FRANZ KAFKA: QUANDO IL DOLORE DIVENTA LETTERATURA IMMORTALE

Non era un bambino ribelle. Al contrario: fragile, introverso, ossessivo, trascorreva le giornate nascosto nella sua stanza, a leggere e immaginare altri mondi. Già allora sapeva che voleva scrivere. Era l’unico spazio dove si sentiva al sicuro. Ma il padre non lo vedeva di buon occhio: lo costrinse a studiare legge e a lavorare come impiegato. Kafka obbedì, ma mai smise di scrivere. La notte, spesso, era il suo rifugio.
Nel 1919, a 36 anni, trovò il coraggio di mettere su carta tutto il dolore e il rancore che provava verso suo padre. Scrisse una lunga lettera, 47 pagine, in cui cercava di spiegare cosa volesse dire crescere sotto il peso di una figura così schiacciante. Ricordava episodi umilianti, tra cui uno che lo segnò profondamente: da bambino, si alzò nel cuore della notte per bere. Il padre, furibondo, lo sollevò in braccio, lo portò fuori sul balcone e lo lasciò lì, solo, al freddo, per tutta la notte, con addosso solo il pigiama. Da quel momento, racconta Kafka, divenne ancora più obbediente. Ma dentro, qualcosa si era rotto per sempre.
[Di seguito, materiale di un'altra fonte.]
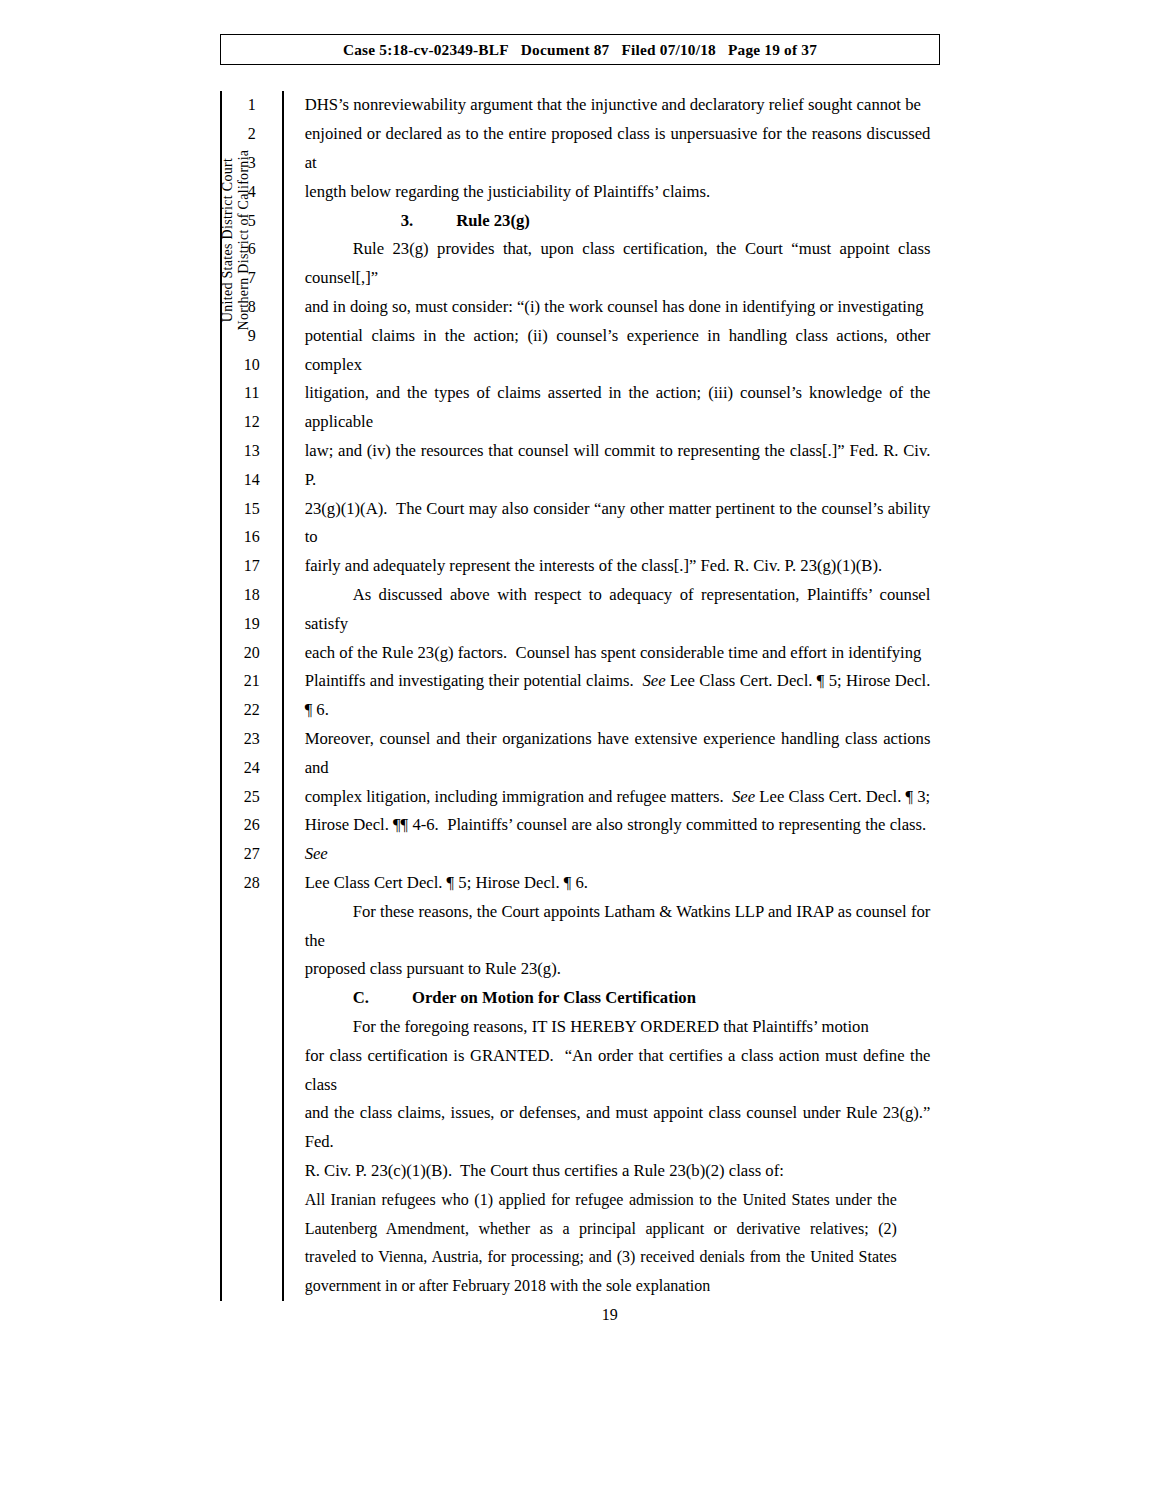Case 5:18-cv-02349-BLF Document 87 Filed 07/10/18 Page 19 of 37
1
2
3
4
5
6
7
8
9
10
11
12
13
14
15
16
17
18
19
20
21
22
23
24
25
26
27
28
United States District Court
Northern District of California
DHS’s nonreviewability argument that the injunctive and declaratory relief sought cannot be
enjoined or declared as to the entire proposed class is unpersuasive for the reasons discussed at
length below regarding the justiciability of Plaintiffs’ claims.
3. Rule 23(g)
Rule 23(g) provides that, upon class certification, the Court “must appoint class counsel[,]”
and in doing so, must consider: “(i) the work counsel has done in identifying or investigating
potential claims in the action; (ii) counsel’s experience in handling class actions, other complex
litigation, and the types of claims asserted in the action; (iii) counsel’s knowledge of the applicable
law; and (iv) the resources that counsel will commit to representing the class[.]” Fed. R. Civ. P.
23(g)(1)(A). The Court may also consider “any other matter pertinent to the counsel’s ability to
fairly and adequately represent the interests of the class[.]” Fed. R. Civ. P. 23(g)(1)(B).
As discussed above with respect to adequacy of representation, Plaintiffs’ counsel satisfy
each of the Rule 23(g) factors. Counsel has spent considerable time and effort in identifying
Plaintiffs and investigating their potential claims. See Lee Class Cert. Decl. ¶ 5; Hirose Decl. ¶ 6.
Moreover, counsel and their organizations have extensive experience handling class actions and
complex litigation, including immigration and refugee matters. See Lee Class Cert. Decl. ¶ 3;
Hirose Decl. ¶¶ 4-6. Plaintiffs’ counsel are also strongly committed to representing the class. See
Lee Class Cert Decl. ¶ 5; Hirose Decl. ¶ 6.
For these reasons, the Court appoints Latham & Watkins LLP and IRAP as counsel for the
proposed class pursuant to Rule 23(g).
C. Order on Motion for Class Certification
For the foregoing reasons, IT IS HEREBY ORDERED that Plaintiffs’ motion
for class certification is GRANTED. “An order that certifies a class action must define the class
and the class claims, issues, or defenses, and must appoint class counsel under Rule 23(g).” Fed.
R. Civ. P. 23(c)(1)(B). The Court thus certifies a Rule 23(b)(2) class of:
All Iranian refugees who (1) applied for refugee admission to the United States under the Lautenberg Amendment, whether as a principal applicant or derivative relatives; (2) traveled to Vienna, Austria, for processing; and (3) received denials from the United States government in or after February 2018 with the sole explanation
19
La lettera non fu mai consegnata. Kafka la affidò a sua madre, chiedendole di darla al padre, ma lei glielo sconsigliò, temendo che peggiorasse tutto. E lui non ebbe mai la forza di contraddirla.
Le difficoltà emotive di Kafka non si limitavano alla famiglia. L’amore fu per lui un’altra trappola. Desiderava profondamente il contatto umano, ma la sua insicurezza e le sue ossessioni lo allontanavano da tutto e da tutti. Aveva una vita sentimentale complicata, turbata da un desiderio sessuale incontrollato che lo portò spesso a cercare rifugio nei bordelli e nella pornografia. La sua relazione più famosa fu con Felice Bauer. Si fidanzarono, si scrissero oltre 500 lettere, ma alla fine tutto si sgretolò, anche perché Kafka non si sentiva mai davvero capito.
Non si sposò mai, non ebbe figli. Era costantemente malato, afflitto da problemi respiratori, allergie e ansie profonde. Nel 1924, a soli 41 anni, la tubercolosi lo colpì alla gola, rendendogli impossibile mangiare. Passò gli ultimi giorni scrivendo, come sempre. L’ultima storia fu quella di un fenomeno da circo che rifiutava il cibo. Morì senza clamore, come aveva vissuto.
Di lui rimane una fotografia rara, in cui sorride accanto a sua sorella Ottla. È uno scatto prezioso: uno dei pochi momenti in cui Kafka, l’uomo che trasformò il dolore in letteratura, lascia intravedere la tenerezza che la vita gli aveva sempre negato.